The Forever Blooded Archon spoke "I believe you have come to discuss terms for an alliance", in false humility, Kheraq replied "Indeed my lord, I have come for an arrangement that will make us both powerful". Varauch chuckled, this grated against the ego of his guest, "what makes you think I would be intersted in allying myself with a Kabal as small as yours? What makes you think I would ally myself with a lowly commoner?". The Bleeding Claw's Archon smiled "Would a lowly commoner have access to some of Thalisarin's invasion routes to some of the most populous human and Exodite worlds". Varauch raised his eyebrow, intrigue evident in his voice "tell me more then". Kheraq smiled once more, "These worlds are isolated, few know they even exist. From what I have experienced the humans are feral, barely wielding bows and arrows, very easy pickings. The Exodites may put up a spirited defense and it is from them that I bring this gift". The Archon sighed "What is it that you expect from me then?". Now the lord of the Bleeding Claw chuckled "all I ask for is half of the territories you won from predescessor and with these raids we split the profits". "We shall see, what is this gift you bring me from our rustic kinsmen?" Kheraq spoke, his voice dripping with eagerness "the waystone of an Exodite king". Varauch sent one of his Incubi to retrieve the box from Kheraq, who smiled as it reached the arrogant lord. As he opened the box, the Archon chuckled "it seems this would be a worthwhile investment..." The sound of drawn blades filled Varauch's pause, his Dracon's had their weapons ready and the Forever Blooded Archon burst into manic laughter, "which you won't benefit from, now submit to me your Kabal and then die like the street wretch you are". 
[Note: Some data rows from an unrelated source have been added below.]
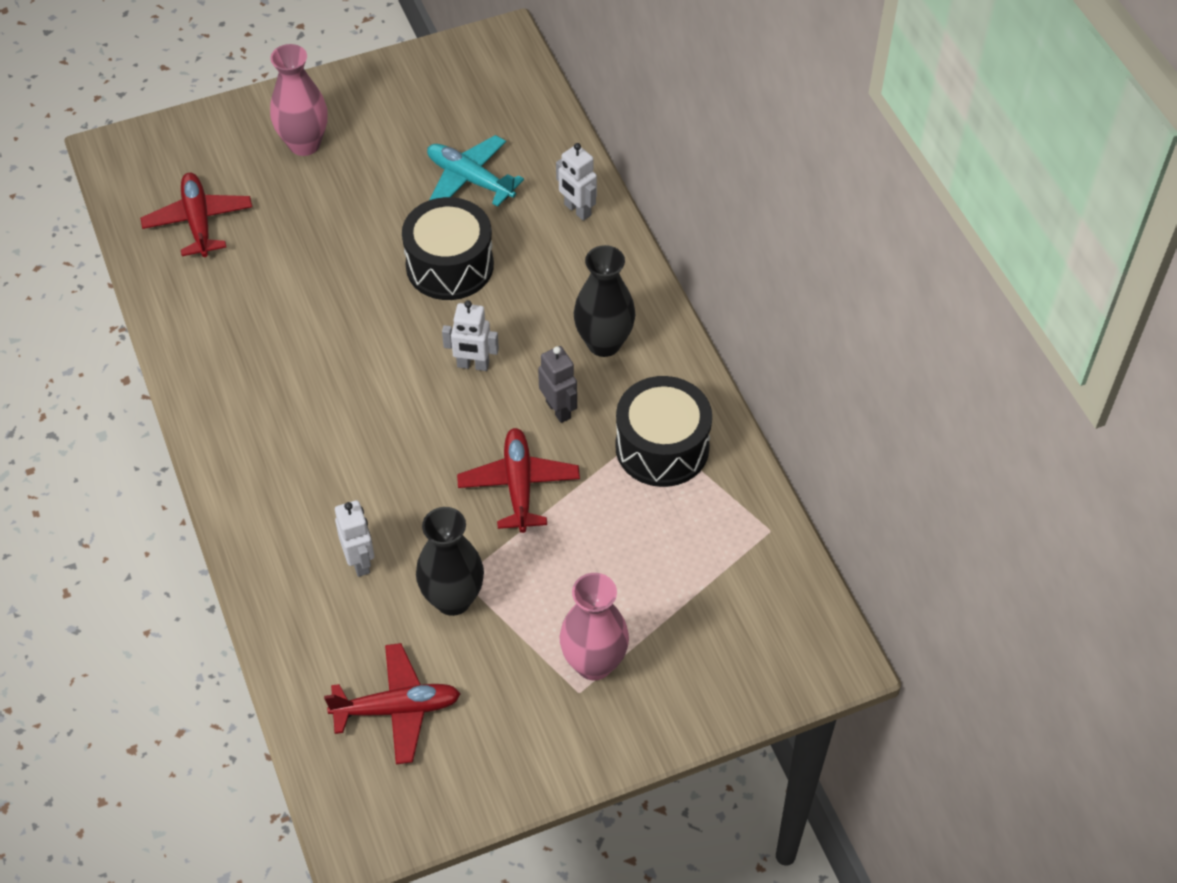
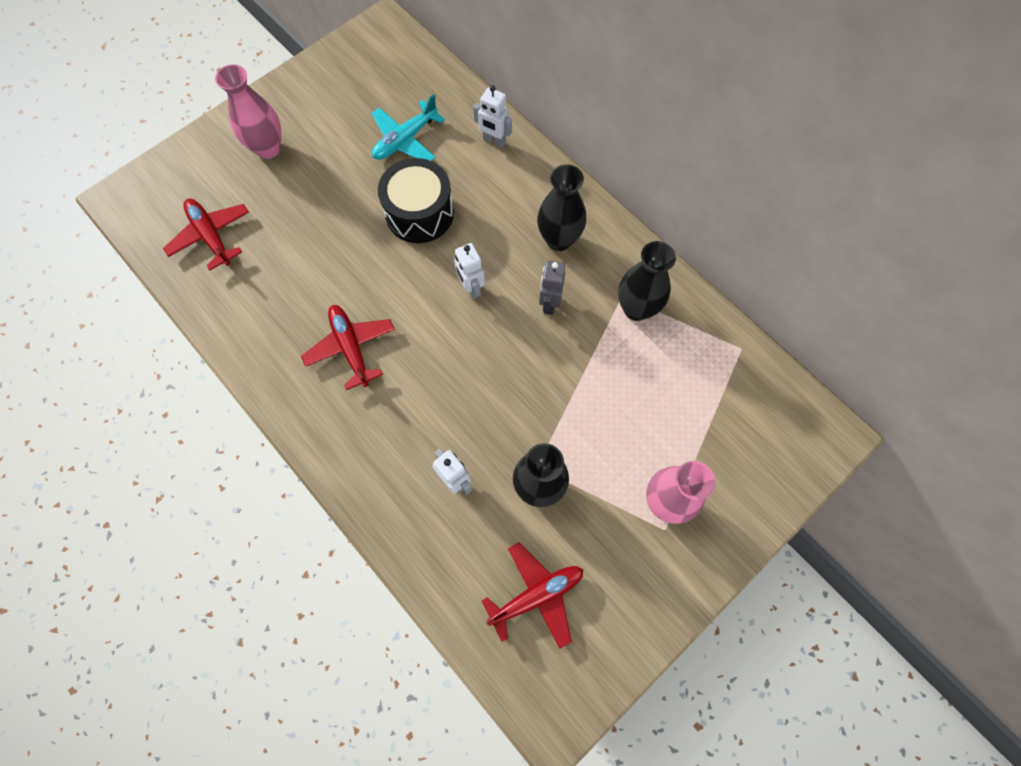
camera: 20 degrees left, 15 degrees up
turquoise plane [427,135,524,207] -> turquoise plane turned 60 degrees counterclockwise [371,94,445,161]
white robot [442,300,499,371] -> white robot turned 75 degrees clockwise [454,243,485,299]
red plane [457,428,580,533] -> red plane moved to [301,305,395,390]
grey robot [538,346,577,423] -> grey robot turned 120 degrees counterclockwise [539,260,565,315]
black drum [615,376,712,487] -> black vase [618,241,676,321]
Now it was Kheraq's turn to burst into laughter, Varauch chuckled "I like an Eldar who laughs at the face of death". Kheraq ceased his jovial bout "pity it is you who is about to die". The rival Archon paused "oh really, how do you intend to kill me then worm?". The Bleeding Claw's lord took a draught from his summervine "I did not tell you of the second gift, my Haemonculi have concocted a little surprise for you, a re-engineered strain of the glass plague and it should start right now". Kheraq laughed manically as Varauch's eye widened in horror as he began to feel the vitrification of his flesh. "Kill the whoreson" he spat out, but as he said those words, his Incubi bodyguards fell dead, splinter slivers were lodged in their necks. The Lord of the Bleeding Claws suckled every nuance of sweet agony. 

The vitrifying Archon turned to see one of his own Dracons, the one who had Kheraq's weapons, holding a smoking splinter pistol, he screamed "after all I have done for you boy, you betray me like this Anuriath". The Dracon smiled "I am sorry father, lets just say I have had a better offer". By now all but Varauch's head had vitrified, Kheraq approached and whispered "now all that is yours is mine, your men, your territories your wealth...and your son". Anuriath appeared at Kheraq's side and the two kissed before Varauch's eyes, eliciting one last roar of hate before the Archon's became black glass. The lord smiled "talk about timing eh?", the Dracon chuckled "at least it is done, what will you do now?". "Now your father's entitlements belong to me, these Kabalites will be of my Kabal, and you..." Anuriath raised his eyebrow, Kheraq embraced the Prince's shoulders gently...and intimately,"you my sweet will hold a place as one of my inner circle within my court" and once more the lovers kissed.

Part 2 is coming right up


----------



## Dave T Hobbit (Dec 3, 2009)

The story seems to have potential.

However, it is very hard to read which is drowning the ideas; I suggest breaking it up into more shorter paragraphs.


----------



## gothik (May 29, 2010)

i have to agree with Dave on this, i like the premise but the paragraphs are a little too long and making it hard for me to read. Smaller paragraphs would make for easier reading, sounds like what i used to do. Lots of ideas all out in one long paragraph, this has a great potential and i would like to read more. 
I do like the Dark Eldar and i don't see enough stories about them so this should be good.


----------